B7Sym15 PCR 6/4/19
E1 E2 E3 E4 E5 E6 / E7 E8 E9 E10 E11 E12
Procedure
Samples E1 E2 E3 E4 E5 E6 E7 E8 E9 E10 E11 E12 were used in this PCR (polimerase chain reaction) reaction
First A Master Mix of water, 2x mytaq mix, B7Sym15 Primer Reverse (concentration: 10 micromolar), B7Sym15 Primer Forward (concentration: 10 micromolar)
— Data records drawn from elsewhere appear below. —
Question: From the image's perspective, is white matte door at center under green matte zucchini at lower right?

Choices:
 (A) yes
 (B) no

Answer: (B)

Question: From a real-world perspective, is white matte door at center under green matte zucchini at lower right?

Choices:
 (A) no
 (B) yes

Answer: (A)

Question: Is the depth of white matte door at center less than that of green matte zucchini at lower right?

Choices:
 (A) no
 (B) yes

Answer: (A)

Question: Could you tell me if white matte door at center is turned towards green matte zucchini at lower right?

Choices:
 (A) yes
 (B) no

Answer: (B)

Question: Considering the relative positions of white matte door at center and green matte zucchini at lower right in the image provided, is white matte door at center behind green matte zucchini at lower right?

| Component | Volume for 12 reactions(+5% error) |
|---|---|
| Water | 113.4 micoleters |
| 2x mytaq mix | 157.5 micoleters |
| B7Sym15 Primer Reverse (concentration: 10 micromolar) | 12.6 micoleters |
| B7Sym15 Primer Forward (concentration: 10 micromolar) | 12.6 micoleters |
24 micoleters of this master mix was added to 12 tubes For the 4 controls 12.5 micoleters water and 12.5 micoleters mytaq mix were added
1 microleter of the DNA samples was added to the coresponding tube
The samples were then placed in the thermocycler set to
The denaturing, Annealing, and Extension times were changed from 15 seconds to 30/60/15 and the cycles were increased to 35
| Step | Temperature | Duration | cycles |
|---|---|---|---|
| 1 | 94°C | 2:00 | 1 |
| 2 | 94°C | 0:30 | 35 |
| 3 | 59°C | 0:60 | 35 |
| 4 | 72°C | 0:15 | 35 |
| 5 | 72°C | 5:00 | 1 |
| 6 | 10°C | hold | - |
these amplified DNA samples were then tested by making a gel
to create the Gel the following steps were taken
1.5g agarose and 75ml 1X TAE buffer were mixed to make a 2% agarose 75ml gel mix the mix was microwaved and swirled until there were no flakes then 1 microliters Gelgreen was added
the mix was left to cool for 5 minutes then poured into the gel mold the gel was left to harden for 30 minutes
once hardened enough Used TAE buffer was poured into the gel box to cover the mold
5 microliter aliquots of DNA samples E1 E2 E3 E4 E5 E6 E7 E8 E9 E10 E11 E12 and the four controls were made 1 microliter of 5x loading dye was added to each
First the HyperLadder 100bp was added to the first well of the mold then the DNA samples were each added to the wells in the following order
| Ladder | E1 | E2 | E3 | Control | E4 | E5 | E6 | Control |
| Ladder | E7 | E8 | E9 | Control | E10 | E11 | E12 | Control |
The voltage was set to 100V and run for 60 minutes
This is the resulting Gel
Notes
a band showed up for all samples, some were just extremely faint while not perfect yet this solution fixed the issue with the B7sym15 PCRs possibly adding more cycles could bring out the very faint samples
The length of the bands do not match up with the expected B7sym15 length due to them having an attached tail to aid in sequencing them.